Лысый провел языком по сухим губам «Вот так последнее… Сам подохнешь… Будь оно проклято. Последнее… «Последняя у попа жинка…».
Он скрючился, застонал…
Четвертые сутки для узников транспорта были особенно мучительными. Двоим померещилась вода, они поползли к лужице мочи…
— Самое большее сутки пути осталось, — сказал Чувырин. — А там выгрузят. Дадут поесть. Продержимся! Надо!
— Полковнику что, — заговорил лысый, — Он еще свежак. У него и жир на мясе сохранился. Неплохо их — соколов кормили. А мы — «пехота, не пыли», еще из под Севастополя…
— Что вы предлагаете? — нервно спросил военврач.
— Шум поднять надо. Пусть хоть раз пожрать дадут!
— Правильно, — поддержал кто-то лысого.
— Отставить! — резко сказал Чувырин. — Полоснут из автоматов — сразу накормят. Добавки не спросишь.
— Тебя кто выбирал командовав здесь? — не сдавался лысый. — Я голодный, понял? Я жрать хочу! Что я — подыхать должен, как те вон… Я имею право…
— Права, — перебил его военврач, — как раз у них, у мертвых товарищей. А у нас — только обязанности. Обязанность держаться друг за друга. И жизнь, понимаете жизнь, а не шкуру отдать подороже.
— Верно! — Чувырин подкрепил слова врача решительным взмахом руки, будто точку поставил.
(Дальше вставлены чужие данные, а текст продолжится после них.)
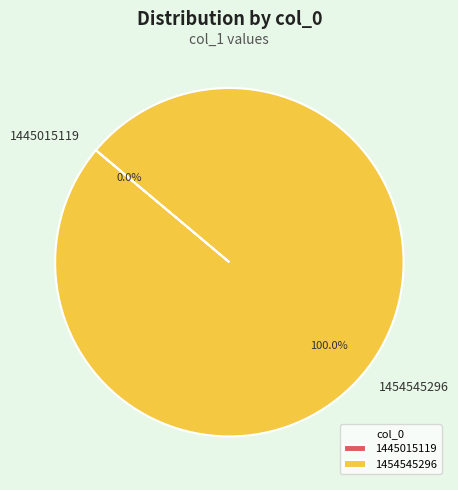

Combined, what portion of the pie is 1445015119 and 1454545296?

100.0%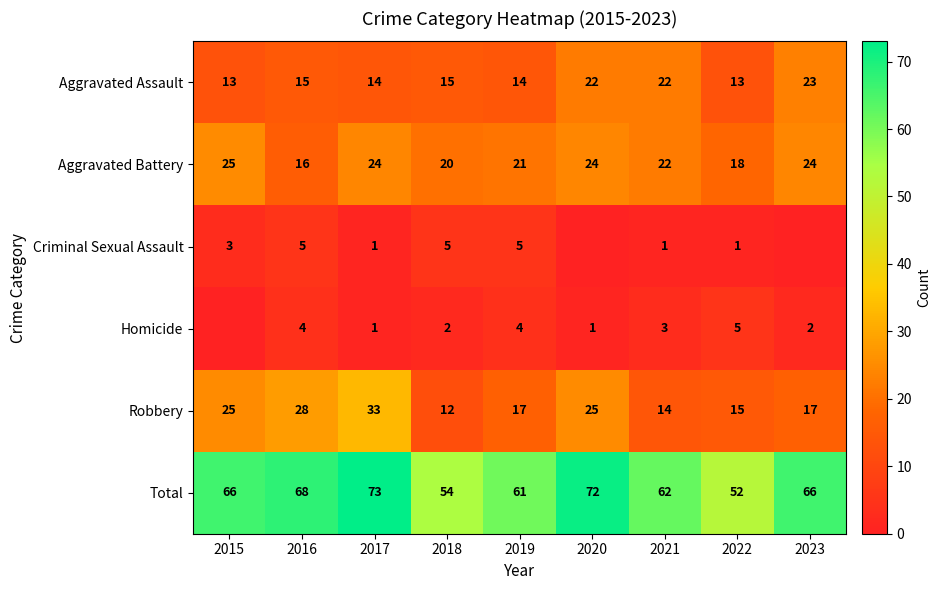

What is the sum of the Robbery values at 2017 and 2016?

61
— Ты что, и с мертвяками организоваться думаешь? Все равно подохнем… Шум подымать надо. Дитя не заплачет, мать сиську не даст!.. У полковника «вышак»[24] за спиной. Ему и терять нечего. Все равно пулю получит. А нам?
Лысый посмотрел вокруг. Лица узников приказали ему замолчать.
* * *
Транспорт № 4213 уже несколько часов стоял на какой-то станции. По высокой, вровень с полом вагона, платформе топали кованые сапога. Рычали овчарки, раздавались команды. Кто-то играл на губной гармошке. Прогремели колеса. Сквозь щели проник дурманящий запах солдатской кухни.
Чувырин спал, или делал вид, что спит. В вагоне зашевелились, от запаха пищи судорогой сводило челюсти.
Когда стук сапог приблизился к вагону, лысый вдруг забарабанил кулаком в дверь и заорал:
— Откройте! Откройте! Я должен видеть гауптмана Краузе…
Он кричал и стучал носками солдатских ботинок. Немец подошел совсем близко к двери. Зло зарычала собака.
— Краузе!.. — успел еще раз крикнуть лысый и захрипел. Сильные руки Чувырина сдавили ему горло. Василий набросил на голову лысого одеяло.
Из-за двери донесся молодой, веселый голос:
— Гауптман Краузе в борделе. Подождете…
… Лысого бросили в угол вагона. Никто не воспользовался его шинелью и ботинками, хотя они были еще вполне годными. Люди отодвинули свое тряпье подальше от него.
… На пятые сутки транспорт № 4213 прибыл к месту назначения. Заскрипели ржавые засовы, распахнулись двери вагонов. Шатаясь и поддерживая друг друга, выходили узники.
Солнце и сверкающий снег. Они слепили, вызывали слезы. Легкие не справлялись с океаном морозного чистого воздуха.
Чувырин и Василий вышли из вагона последними. Они вынесли вконец обессилевшего военврача.
Хотелось лечь на снег. Лечь и лежать. Но им не разрешили даже присесть. Их построили и велели ждать переклички. Порядок прежде всего!
Перекличка тянулась бесконечно долго. Тщательно пересчитали живых, а потом мертвых. К живым прибавили мертвых и счет сошелся.
Счет сошелся, но только не для гауптмна Краузе. Он не досчитался своего лучшего осведомителя.